Butterfly Murders surprend par son aspect fourre-tout, mais avec du recul, les films de Tsui Hark ont toujours été entachés d'une narration assez chaotique rendue plus claire par des visionnages successifs, donc ce n'est pas trop un problème, d'autant plus qu'ici, le dénouement permet de rendre limpide le tout. Sauf que là il ne s'agit pas que d'histoire mais aussi de tâtonnement stylistique, et c'est là que réside selon moi le principal intérêt de ce premier long-métrage d'un touche à tout dont le talent créatif explosera surtout par la suite. Ainsi, les genres se chevauchent et pas toujours de manière très cohérente, ça fait penser à fois aux Oiseaux de Hitchcock et au film de détective et d'histoires à tiroirs à la Chu Yuan, le tout doté d'une esthétique très sombre, voire baroque, parsemé de séquences de violence à la Mario bava (plutôt bien foutues d'ailleurs).

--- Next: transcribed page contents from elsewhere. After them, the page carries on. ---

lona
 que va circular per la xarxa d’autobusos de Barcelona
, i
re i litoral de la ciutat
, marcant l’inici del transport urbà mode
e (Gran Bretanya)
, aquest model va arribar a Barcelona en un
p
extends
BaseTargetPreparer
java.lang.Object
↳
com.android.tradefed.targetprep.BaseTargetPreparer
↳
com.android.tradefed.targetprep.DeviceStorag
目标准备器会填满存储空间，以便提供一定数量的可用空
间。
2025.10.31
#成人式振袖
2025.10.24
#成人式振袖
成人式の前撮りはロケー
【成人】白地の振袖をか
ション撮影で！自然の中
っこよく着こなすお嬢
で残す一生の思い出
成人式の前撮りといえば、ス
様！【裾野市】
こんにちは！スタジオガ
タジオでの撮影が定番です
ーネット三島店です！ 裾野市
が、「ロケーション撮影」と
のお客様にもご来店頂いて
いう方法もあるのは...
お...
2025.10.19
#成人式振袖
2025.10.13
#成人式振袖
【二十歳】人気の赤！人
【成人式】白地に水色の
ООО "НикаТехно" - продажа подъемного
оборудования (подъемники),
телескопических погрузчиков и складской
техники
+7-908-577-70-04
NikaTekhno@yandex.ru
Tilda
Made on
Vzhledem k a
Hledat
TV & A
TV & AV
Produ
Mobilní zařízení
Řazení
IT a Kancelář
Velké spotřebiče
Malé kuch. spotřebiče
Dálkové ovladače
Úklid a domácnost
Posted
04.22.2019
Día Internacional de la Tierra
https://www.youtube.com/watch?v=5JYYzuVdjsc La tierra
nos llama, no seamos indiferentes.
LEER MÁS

On suit donc l'histoire de plusieurs clans qui se foutent sur la gueule dans un château féodal puis dans ses souterrains pour une raison qui ne sera éclaircie que dans le dernier acte (on se retrouve intelligemment au même niveau que les protagonistes, donc ce sentiment d'obscurité passe assez bien), d'où ressortent plusieurs personnages plutôt charismatiques, comme le lettré observateur (qui annonce la perspicacité du héros de Detective Dee), l'ombre verte utilisant des câbles à tout va, ou ce mystérieux guerrier en armure noire qui se bat comme un ninja mais avec une brutalité sans commune mesure (ses poings font bien mal). Leur look vieillit relativement bien malgré un côté plutôt funky propre aux seventies, le style film de costumes aidant bien en ce sens, par contre la chorégraphie animant les combats me paraît encore l'oeuvre d'un débutant, même si la dynamique des plans permet de pallier un peu à ça.
Malgré donc un rythme imparfait faute d'enjeux pas toujours très clairs et d'un montage fluide, mon appréciation est montée d'un cran vers la fin du film avec l'apparition d'une couche méta très intéressante, déjà existante dans certains films de Chu Yuan, et qu'on retrouvera dans les Detective Dee. Tsui Hark met donc en abyme le cinéma lui-même, où le fantastique est progressivement déconstruit et les artifices dévoilés, mais jamais de manière trop flagrante, comme l'utilisation que font les personnages des câbles, partie intégrante de leur arsenal, ou le lien avec les papillons tueurs au détour d'une séquence poétique magnifique (des plans comme ça sont malheureusement trop peu nombreux) donnant à penser que les plus belles choses peuvent être détournées par la main de l'homme.
Bref, Butterfly murders, malgré ses défauts de finition évidents, est intéressant par sa manière d'expérimenter et de revisiter les genres au sein d'une rencontre bouillonnante. Et c'est fou comment ce premier film annonce déjà plusieurs motifs du cinoche de Tsui Hark (son rapport imagé à la violence, le style chaotique tant au niveau du fond que de la forme, sa déconstruction du WXP, l'iconisation des personnages) tout en ne ressemblant à aucun autre, notamment à cause de sa touche horrifique à l'italienne sans aucun humour apparent (même si le coup du corbeau sacré m'a bien fait marrer, mais pas sûr que ce soit volontaire). Je le réserverais quand même aux fans hard-core du bonhomme désirant creuser sa filmographie car l'aspect boiteux de ce film risque d'en rebuter plus d'un.